*Work to complete*:
Duplicate every line of the material below verbatim, leaving out the pictures.

== Data for review ==

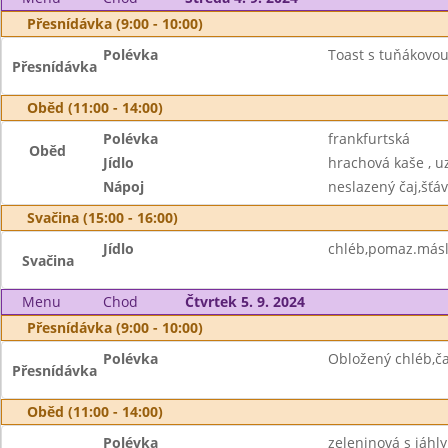
Přesnídávka (9:00 - 10:00)
Polévka
Toast s tuňákovo
Přesnídávka
Oběd (11:00 - 14:00)
Polévka
frankfurtská
Oběd
Jídlo
hrachová kaše , u
Nápoj
neslazený čaj,šťá
Svačina (15:00 - 16:00)
Jídlo
chléb,pomaz.máslo
Svačina
Menu
Chod
Čtvrtek 5. 9. 2024
Přesnídávka (9:00 - 10:00)
Polévka
Obložený chléb,ča
Přesnídávka
Oběd (11:00 - 14:00)
Polévka
zeleninová s jáhly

===

*Written solution*:
Přesnídávka (9:00 - 10:00)
Polévka
Toast s tuňákovo
Přesnídávka
Oběd (11:00 - 14:00)
Polévka
frankfurtská
Oběd
Jídlo
hrachová kaše , u
Nápoj
neslazený čaj,šťá
Svačina (15:00 - 16:00)
Jídlo
chléb,pomaz.máslo
Svačina
Menu
Chod
Čtvrtek 5. 9. 2024
Přesnídávka (9:00 - 10:00)
Polévka
Obložený chléb,ča
Přesnídávka
Oběd (11:00 - 14:00)
Polévka
zeleninová s jáhly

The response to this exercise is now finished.